A question regarding interpreting the statement "the operation $A\amalg B$ is well-defined up to isomorphism"

Question

I have to prove that the operation $A\amalg B$ is well defined up to isomorphism.

I thought the phrase well-defined is associated only with mappings. OK let us assume the "operation" $A\amalg B$ is indeed the mapping of $A$ and $B$ to $A\amalg B$ by associating elements $a\in A$ with the tuple $(a,1)$ and associating $b\in B$ with $(b,1)$, with $A\amalg B$ containing all elements of the form $(a,0)$ and $(b,1)$.

How is this mapping well-defined up to isomorphism? Isn't the phrase "up to isomorphism" valid only for sets? Are we talking about the set $A\amalg B$ here or the mapping?

Answer 1

I suspect "well-defined up to isomorphism" is intended to mean "unique up to isomorphism" (as Zhen Lin has already commented).
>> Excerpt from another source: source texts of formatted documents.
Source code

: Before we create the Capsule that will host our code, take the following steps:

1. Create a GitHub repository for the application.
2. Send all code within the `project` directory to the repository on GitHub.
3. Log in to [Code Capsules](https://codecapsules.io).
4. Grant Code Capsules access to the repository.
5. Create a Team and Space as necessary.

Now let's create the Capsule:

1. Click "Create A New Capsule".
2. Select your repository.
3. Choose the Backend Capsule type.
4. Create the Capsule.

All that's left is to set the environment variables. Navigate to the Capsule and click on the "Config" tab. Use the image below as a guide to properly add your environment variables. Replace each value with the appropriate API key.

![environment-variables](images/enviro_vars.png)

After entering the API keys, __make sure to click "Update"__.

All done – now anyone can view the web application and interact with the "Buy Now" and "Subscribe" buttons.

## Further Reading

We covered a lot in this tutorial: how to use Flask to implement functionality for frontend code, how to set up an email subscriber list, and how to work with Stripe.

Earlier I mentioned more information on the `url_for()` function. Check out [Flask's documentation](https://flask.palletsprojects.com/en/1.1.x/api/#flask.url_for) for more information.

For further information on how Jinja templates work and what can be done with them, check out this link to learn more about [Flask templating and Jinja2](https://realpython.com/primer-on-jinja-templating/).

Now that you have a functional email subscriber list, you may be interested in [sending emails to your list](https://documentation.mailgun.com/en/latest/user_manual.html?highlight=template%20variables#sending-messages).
For some very nice, helpful, remarks about how mathematicians are apt to rather mis-use the phrase "well-defined", see this blogpost by Tim Gowers.

Answer 2

Coproducts in categories are often denoted by $\coprod$. In general, the functor $(A,B) \mapsto A \coprod B$ is only defined up to (canonical) isomorphism. In a general category, there is no general canonical choice of the coproduct. Even in the category of sets, although there is a well-known model for $A \coprod B$, namely $A \times \{0\} \cup B \times \{1\}$, why is this canonical? Why not taking $A \times \{\pi\} \cup B \times \{\heartsuit\}$?